Re: WAL segments removed from primary despite the fact that logical replication slot needs it.
Andres Freund <andres@anarazel.de>
From: Andres Freund <andres@anarazel.de>
To: hubert depesz lubaczewski <depesz@depesz.com>, Kyotaro HORIGUCHI <horiguchi.kyotaro@lab.ntt.co.jp>
Cc: Amit Kapila <amit.kapila16@gmail.com>, pgsql-bugs mailing list <pgsql-bugs@postgresql.org>
Date: 2022-11-17T07:25:12Z
Lists: pgsql-bugs
Commits
Same data as JSON:
GET /api/v1/messages/:b64id/commits
the thread's linked commits as JSON, with link sources.
API reference →
-
Fix a possibility of logical replication slot's restart_lsn going backwards.
- e5ed873b1b4a 18.0 landed
- 568e78a653ee 17.2 landed
- f353911337cf 16.6 landed
- 91771b3fbbc3 15.10 landed
- 26c4e8968690 14.15 landed
- 15dc1abb17dd 13.18 landed
Hi,
On 2022-11-11 15:50:40 +0100, hubert depesz lubaczewski wrote:
> Out of 8 servers that we prepared upgrade for, one failed with the
> same/similar problem.
Perhaps a stupid question - are you using max_slot_wal_keep_size? And what's
your wal_segment_size? And wal_keep_size?

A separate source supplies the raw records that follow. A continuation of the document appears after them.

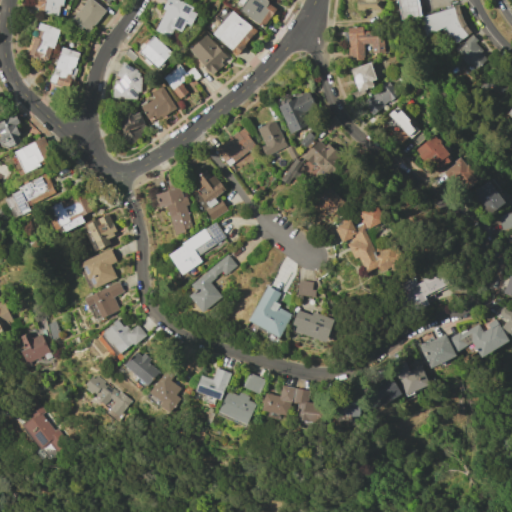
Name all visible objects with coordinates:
building: (195, 0)
building: (108, 1)
building: (370, 5)
building: (46, 7)
building: (407, 8)
building: (408, 9)
building: (257, 10)
road: (504, 11)
building: (87, 15)
building: (174, 17)
building: (443, 23)
building: (445, 23)
road: (490, 27)
building: (233, 32)
building: (42, 41)
building: (362, 42)
building: (469, 51)
building: (154, 52)
building: (470, 53)
building: (208, 54)
building: (64, 67)
road: (99, 68)
building: (362, 77)
building: (176, 80)
building: (126, 83)
building: (497, 86)
road: (333, 98)
building: (379, 98)
road: (232, 101)
road: (34, 103)
building: (157, 105)
road: (16, 110)
building: (295, 111)
building: (509, 112)
building: (509, 112)
building: (398, 125)
building: (132, 126)
building: (9, 132)
building: (270, 136)
building: (235, 147)
building: (33, 154)
building: (432, 154)
building: (320, 158)
building: (460, 175)
building: (208, 194)
building: (28, 195)
building: (487, 197)
road: (246, 198)
building: (328, 203)
building: (173, 208)
building: (70, 212)
building: (370, 216)
building: (505, 220)
building: (99, 232)
building: (196, 247)
building: (366, 247)
building: (195, 248)
road: (491, 251)
building: (98, 268)
building: (99, 268)
building: (511, 269)
building: (209, 284)
building: (210, 285)
building: (508, 286)
building: (305, 288)
building: (422, 289)
building: (104, 299)
building: (105, 300)
building: (269, 312)
building: (270, 313)
building: (4, 318)
building: (506, 320)
building: (311, 325)
building: (121, 335)
building: (121, 336)
building: (480, 338)
road: (209, 344)
building: (32, 347)
building: (436, 350)
building: (140, 367)
building: (141, 367)
building: (410, 377)
building: (212, 384)
building: (214, 384)
building: (166, 388)
building: (165, 390)
building: (385, 390)
building: (107, 395)
building: (108, 395)
building: (291, 404)
building: (237, 406)
building: (236, 407)
building: (346, 412)
building: (41, 430)
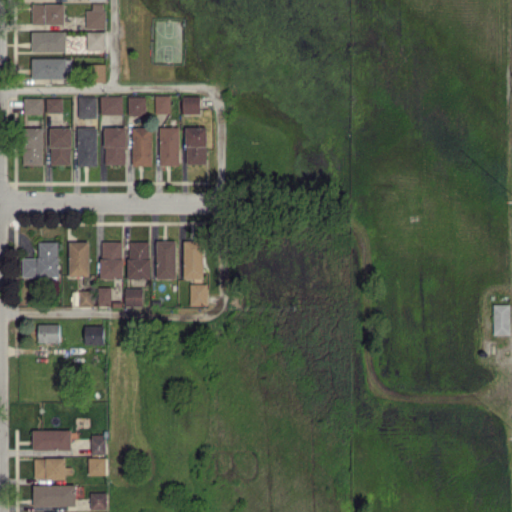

I'm a bit confused by the changes the changes c6550776394e made to
KeepLogSeg() etc.
Before:
/* then check whether slots limit removal further */
if (max_replication_slots > 0 && keep != InvalidXLogRecPtr)
{
XLogSegNo slotSegNo;
XLByteToSeg(keep, slotSegNo, wal_segment_size);
if (slotSegNo <= 0)
segno = 1;
else if (slotSegNo < segno)
segno = slotSegNo;
}
Current:
keep = XLogGetReplicationSlotMinimumLSN();
if (keep != InvalidXLogRecPtr)
{
XLByteToSeg(keep, segno, wal_segment_size);
/* Cap by max_slot_wal_keep_size ... */
if (max_slot_wal_keep_size_mb >= 0)
{
uint64 slot_keep_segs;
slot_keep_segs =
ConvertToXSegs(max_slot_wal_keep_size_mb, wal_segment_size);
if (currSegNo - segno > slot_keep_segs)
segno = currSegNo - slot_keep_segs;
}
}
Which looks to me to have lost the protection against segno being 0. Which
afaict would break the callers, because they do _logSegNo--. Which would then
allow all WAL to be reused, no? I guess the argument for changing this was
that we should never have such a dangerous value returned by
XLogGetReplicationSlotMinimumLSN()?
It seems decidedly not great to not log at least a debug1 (but probably it
should be LOG) message when KeepLogSeg() decides to limit based on
max_slot_wal_keep_size.
It feels wrong to subtract max_slot_wal_keep_size from recptr - that's the end
of the checkpoint record. Given that we, leaving max_slot_wal_keep_size aside,
only actually remove WAL if older than the segment that RedoRecPtr (the
logical start of the checkpoint) is in. If the checkpoint is large we'll end
up removing replication slots even though they potentially would only have
retained one additional WAL segment.
Isn't it problematic to use ConvertToXSegs() to implement
max_slot_wal_keep_size, given that it rounds *down*? Particularly for a large
wal_segment_size that'd afaict lead to being much more aggressive invalidating
slots.
Also, why do we do something as expensive as
InvalidateObsoleteReplicationSlots() even when max_slot_wal_keep_size had no
effect?
Greetings,
Andres Freund